Epistasis Blog

From the Computational Genetics Laboratory at the University of Pennsylvania (www.epistasis.org)

Wednesday, January 26, 2011

Yeast genetics is complex. What about humans?

This is a nice new paper documenting the genetic complexity of yeast. This adds to the growing body of literature highlighting the importance of gene-gene and gene-environment interactions in model organisms. I continue to raise the question as to why the field of human genetics continues to downplay such effects in humans. Do we really expect human have simpler genetic archtectures that yeast and other lower organisms?

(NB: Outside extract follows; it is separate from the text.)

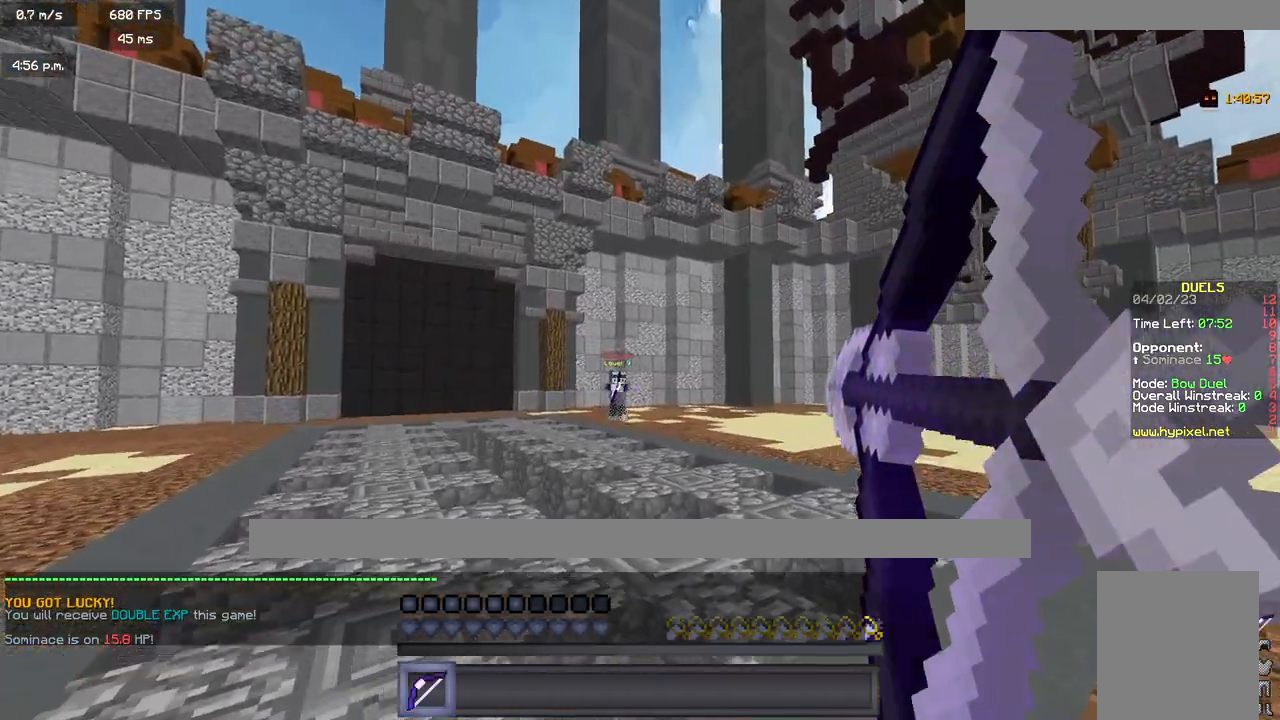
{"keys": ["d", "w"], "mouse": ["right"], "events": [[117, "mouse_right", "up"], [200, "w", "down"], [467, "mouse_right", "down"]]}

Cubillos FA, Billi E, Zörgö E, Parts L, Fargier P, Omholt S, Blomberg A, Warringer J, Louis EJ, Liti G. Assessing the complex architecture of polygenic traits in diverged yeast populations. Mol Ecol. 2011 Jan 25. [Epub ahead of print] PubMed PMID: 21261765. [PubMed]

Abstract

Phenotypic variation arising from populations adapting to different niches has a complex underlying genetic architecture. A major challenge in modern biology is to identify the causative variants driving phenotypic variation. Recently, the baker's yeast, Saccharomyces cerevisiae has emerged as a powerful model for dissecting complex traits. However, past studies using a laboratory strain were unable to reveal the complete architecture of polygenic traits. Here, we present a linkage study using 576 recombinant strains obtained from crosses of isolates representative of the major lineages. The meiotic recombinational landscape appears largely conserved between populations; however, strain-specific hotspots were also detected. Quantitative measurements of growth in 23 distinct ecologically relevant environments show that our recombinant population recapitulates most of the standing phenotypic variation described in the species. Linkage analysis detected an average of 6.3 distinct QTLs for each condition tested in all crosses, explaining on average 39% of the phenotypic variation. The QTLs detected are not constrained to a small number of loci, and the majority are specific to a single cross-combination and to a specific environment. Moreover, crosses between strains of similar phenotypes generate greater variation in the offspring, suggesting the presence of many antagonistic alleles and epistatic interactions. We found that subtelomeric regions play a key role in defining individual quantitative variation, emphasizing the importance of the adaptive nature of these regions in natural populations. This set of recombinant strains is a powerful tool for investigating the complex architecture of polygenic traits.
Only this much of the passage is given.